GNU Tar uses a GNU-specific file format. There’s a somewhat more capable format called “pax” and it’s defined in the POSIX.1-2001 specification. The GNU Tar manual is somewhat worrying because it says that

[The posix] archive format will be the default format for future versions of GNU tar.

If you don’t want to use a file format that’s losing its default status in the future you might be tempted to switch to pax now. Unfortunately, pax seems to have a lot of downsides for reproducible builds. The Wikipedia entry doesn’t describe the format and the pax tool does not even support the pax format! The best place to learn about the pax specification is possibly from the Open Group Base Specification Issue 7.
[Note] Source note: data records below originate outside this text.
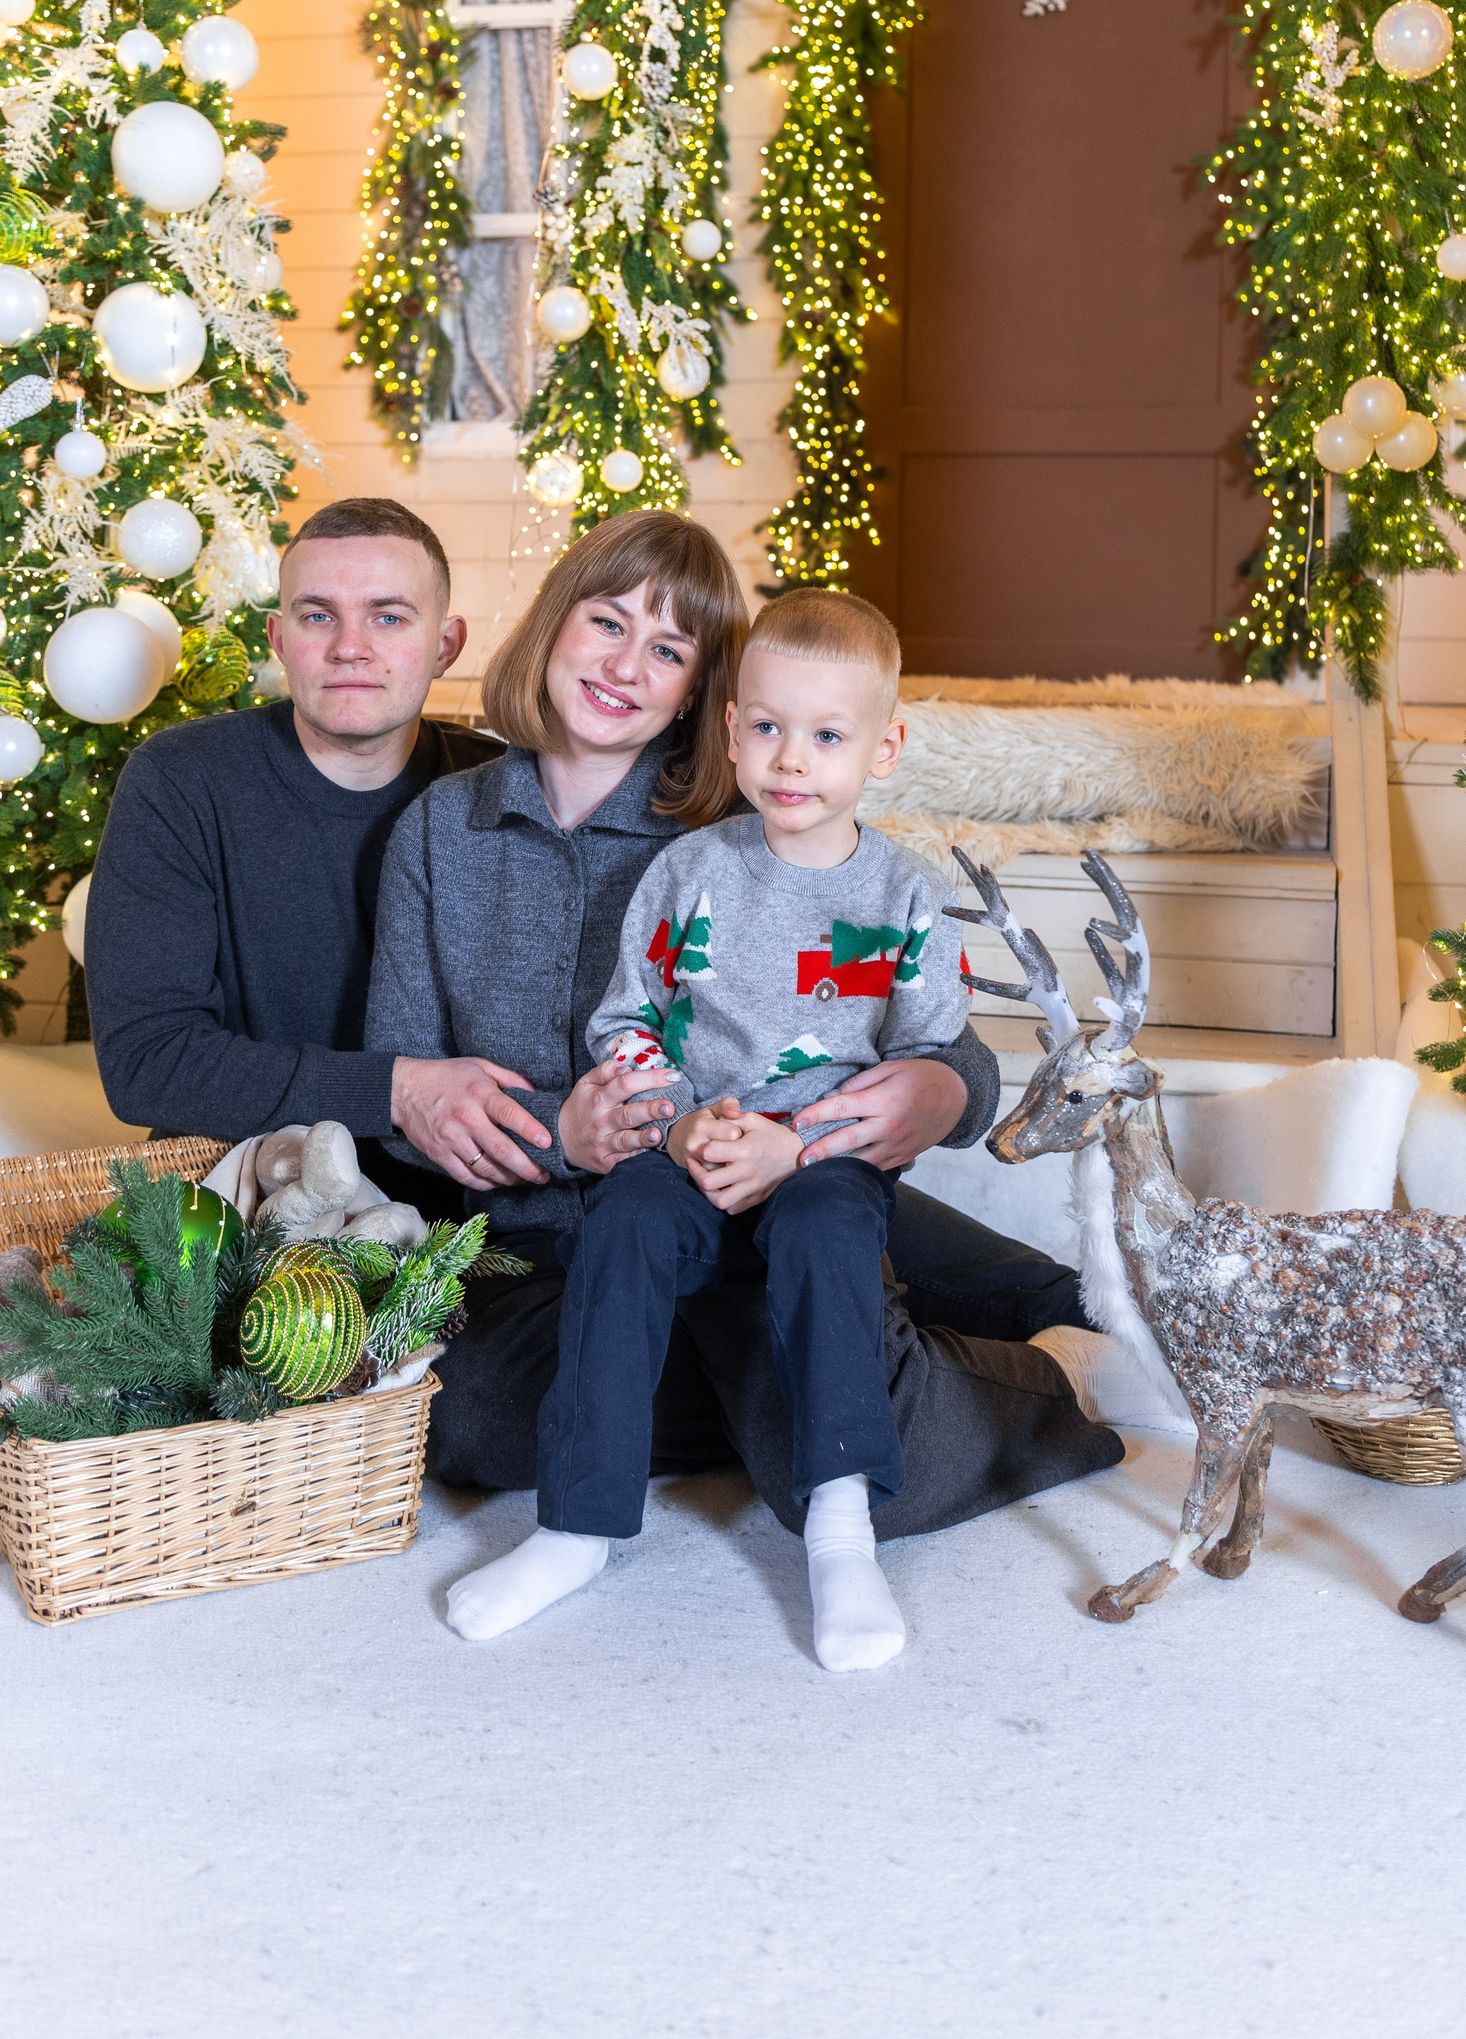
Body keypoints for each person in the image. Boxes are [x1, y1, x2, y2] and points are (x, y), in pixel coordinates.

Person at [366, 510, 1123, 1565]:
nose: (626, 666)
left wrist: (947, 1091)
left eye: (668, 649)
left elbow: (924, 1029)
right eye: (607, 623)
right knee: (472, 1416)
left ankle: (1034, 1363)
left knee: (924, 1376)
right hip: (572, 1232)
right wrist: (564, 1132)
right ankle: (828, 1364)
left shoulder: (745, 816)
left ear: (704, 695)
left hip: (783, 1181)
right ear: (553, 623)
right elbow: (404, 1090)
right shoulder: (445, 828)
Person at [445, 587, 982, 1670]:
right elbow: (625, 1022)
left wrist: (803, 1146)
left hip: (821, 1159)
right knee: (626, 1226)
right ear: (731, 730)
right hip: (689, 1143)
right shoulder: (690, 873)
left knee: (828, 1231)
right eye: (769, 727)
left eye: (827, 736)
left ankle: (841, 1531)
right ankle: (576, 1526)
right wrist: (679, 1123)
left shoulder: (903, 897)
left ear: (883, 750)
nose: (792, 760)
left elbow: (926, 1059)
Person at [83, 495, 502, 1149]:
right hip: (238, 1185)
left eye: (389, 617)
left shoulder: (501, 791)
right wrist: (398, 1092)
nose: (350, 649)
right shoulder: (180, 780)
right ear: (279, 639)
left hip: (459, 1183)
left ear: (445, 646)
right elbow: (146, 1061)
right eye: (318, 616)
The single biggest downside is that pax can contain a lot of additional fields and it might be hard to persuade your archive creation program to create a file in a reproducible way. For example, if you try to create a pax archive containing one empty file, thus

touch example \
 && tar -cf output.tar \
        --format=posix \
        --numeric-owner \
        --owner=0 \
        --group=0 \
        --mode="go-rwx,u-rw"
        --mtime='1970-01-01' \
        example \
  && hexdump -C output.tar

then you will see that pax creates atime and ctime fields in extended pax headers. I cannot find any way to tell GNU Tar to turn these off.

In conclusion, reproducible builds are currently best done with GNU Tar format.